Ehrensalut nach letzter Fokker-Landung

Am Flughafen Innsbruck ist am Donnerstagabend eine Ära zu Ende gegangen. Die Fokker im Liniendienst Wien-Innsbruck ist ein letztes Mal gelandet. Mehr als zwei Jahrzehnte waren Crews und Passagiere mit der Fokker unterwegs.

Zur „Pensionierung“ der Fokker hat es am Donnerstagabend einen angemessenen Ehrensalut gegeben. Die Feuerwehr stand am Rollfeld und ließ das Flugzeug durch einen Wasserbogen ausrollen.

Fokker

ORF

Früher war die Fokker für die Tyrolean auf der Strecke nach Wien unterwegs

Kein dramatischer Zwischenfall in 20 Jahren

Die Fokker war vor zwanzig Jahren das erste Jet-Flugzeug, das im Linienflug in Innsbruck landete, weiß Martin Fleidl vom Flughafen Innsbruck. Es habe die Flugzeit nach Wien gegenüber der Dash deutlich auf unter eine Stunde reduziert. Und vor allem auch bei Föhn sei die Fokker stabil und gut im Handling gewesen, schwingt bei Pilot Hans Siegl ein wenig Wehmut mit.

Die letzte Fokker-Landung

Am Donnerstagabend hat ein „Tirol heute“-Team die letzte Ankunft eines Fokker-Linienflugs aus Wien festgehalten.

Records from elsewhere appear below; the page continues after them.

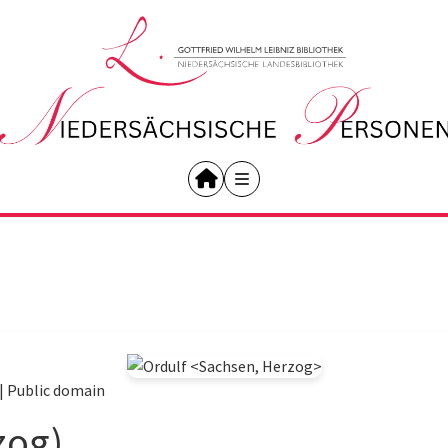
|
Public domain
zog)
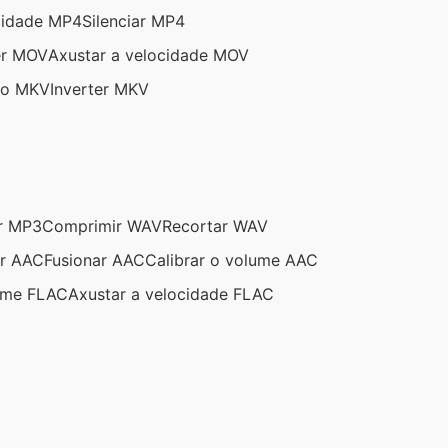
cidade MP4
Silenciar MP4
er MOV
Axustar a velocidade MOV
ño MKV
Inverter MKV
r MP3
Comprimir WAV
Recortar WAV
ar AAC
Fusionar AAC
Calibrar o volume AAC
lume FLAC
Axustar a velocidade FLAC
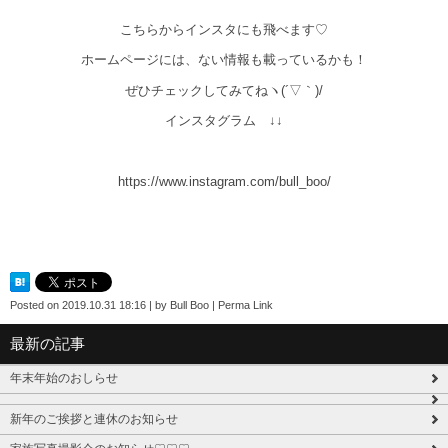
こちらからインスタにも飛べます♡
ホームページには、ない情報も載っているかも！
ぜひチェックしてみてねヽ(´▽｀)/
インスタグラム ↓↓
https://www.instagram.com/bull_boo/
Posted on
2019.10.31 18:16
|
by
Bull Boo
|
Perma Link
最新の記事
年末年始のおしらせ
新年のご挨拶と連休のお知らせ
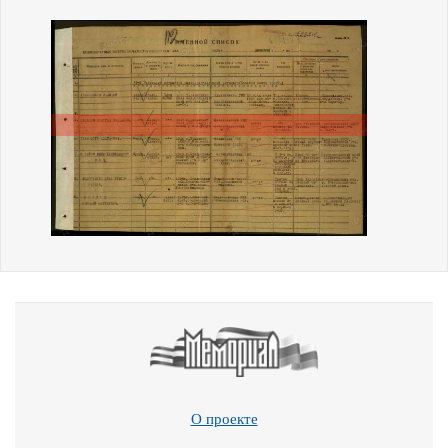
О проекте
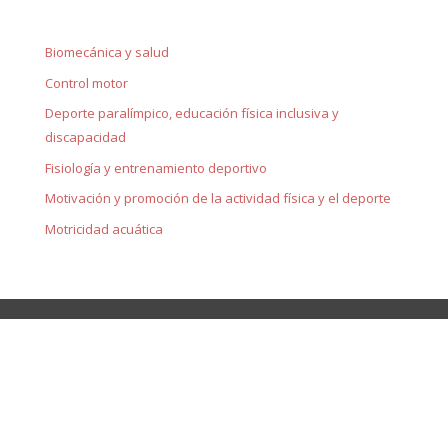
Biomecánica y salud
Control motor
Deporte paralímpico, educación física inclusiva y
discapacidad
Fisiología y entrenamiento deportivo
Motivación y promoción de la actividad física y el deporte
Motricidad acuática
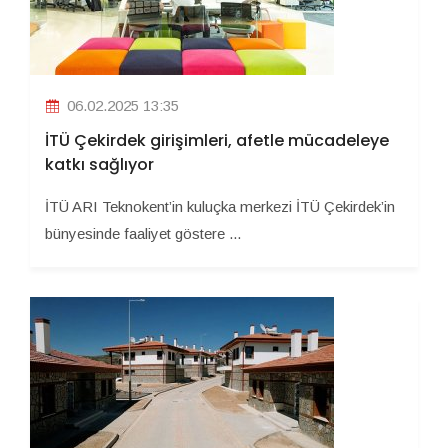
06.02.2025 13:35
İTÜ Çekirdek girişimleri, afetle mücadeleye
katkı sağlıyor
İTÜ ARI Teknokent’in kuluçka merkezi İTÜ Çekirdek’in
bünyesinde faaliyet göstere ...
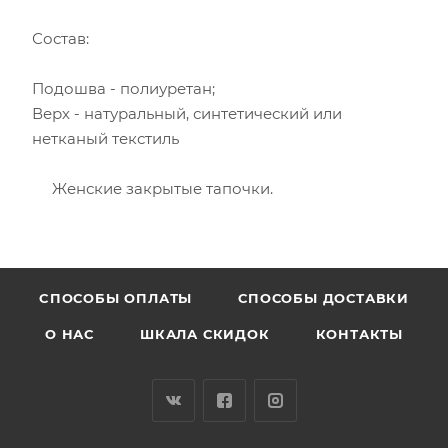
Состав:
Подошва - полиуретан;
Верх - натуральный, синтетический или
нетканый текстиль
Женские закрытые тапочки.
CПОСОБЫ ОПЛАТЫ
СПОСОБЫ ДОСТАВКИ
О НАС
ШКАЛА СКИДОК
КОНТАКТЫ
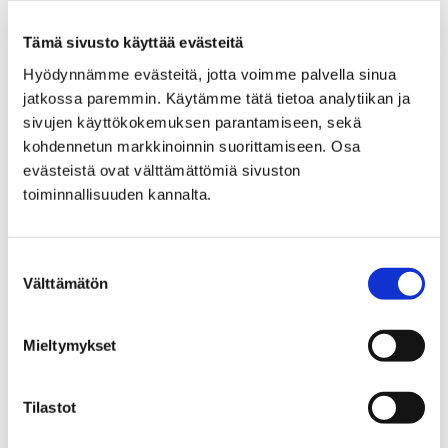
Murhamysteeri -visa
Tämä sivusto käyttää evästeitä
Gallen-Kallelankatu 8, 28100 Pori
Hyödynnämme evästeitä, jotta voimme palvella sinua
jatkossa paremmin. Käytämme tätä tietoa analytiikan ja
sivujen käyttökokemuksen parantamiseen, sekä
kohdennetun markkinoinnin suorittamiseen. Osa
evästeistä ovat välttämättömiä sivuston
toiminnallisuuden kannalta.
Suostumuksen
Välttämätön
valinta
07.08.2026 – 30.08.2026
Mieltymykset
Maire Gullichsen and the Turning
Points of Modernism | Pori Art
Tilastot
Museum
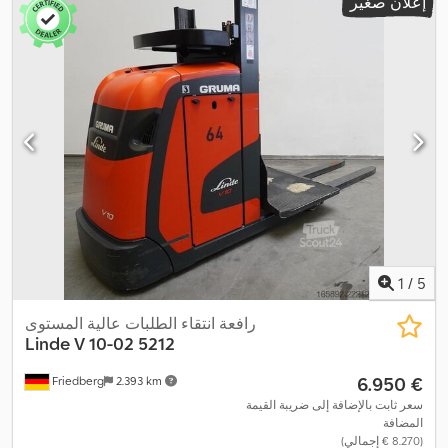
إعلان صغير
1.200 مم
, وزن فارغ:
1.954 كجم
, الارتفاع الكلي:
2.530 مم
, الطول الكلي:
,
1.670 مم
, العرض الكلي:
1.200 مم
, وقود:
كهرباء
1
/
5
رافعة انتقاء الطلبات عالية المستوى
Linde
V 10-02 5212
‏6.950 €
Friedberg
2.393 km
سعر ثابت بالإضافة إلى ضريبة القيمة
المضافة
(‏8.270 € إجمالي)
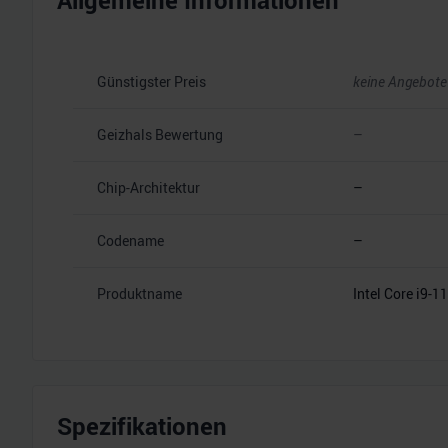
Allgemeine Informationen
Günstigster Preis
keine Angebote
Geizhals Bewertung
–
Chip-Architektur
–
Codename
–
Produktname
Intel Core i9-
Spezifikationen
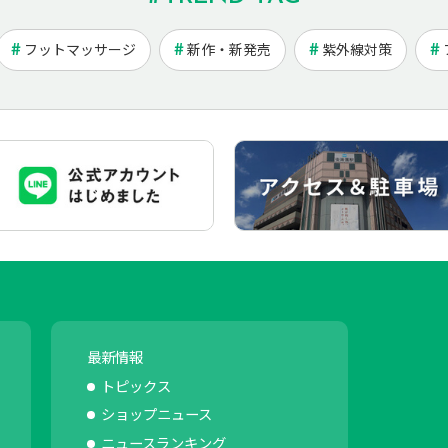
フットマッサージ
新作・新発売
紫外線対策
最新情報
トピックス
ショップニュース
ニュースランキング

Zwischenfälle wie jenen in München, als 2004 die Triebwerke einer Fokker vereisten, hat es auf der Strecke Innsbruck-Wien nie gegeben. Die Fokker hat mehr als eine Million Passagiere sicher transportiert und 10.000 Anflüge problemlos absolviert - eben auch bei starken Föhnböen. Die seien eher für die Passagiere unangenehm gewesen, so der Pilot.

Der Fokker nachfolgen werden auf der Strecke Innsbruck-Wien jetzt beispielsweise Embraer 195. Diese Maschinen sind sparsamer, leiser und moderner.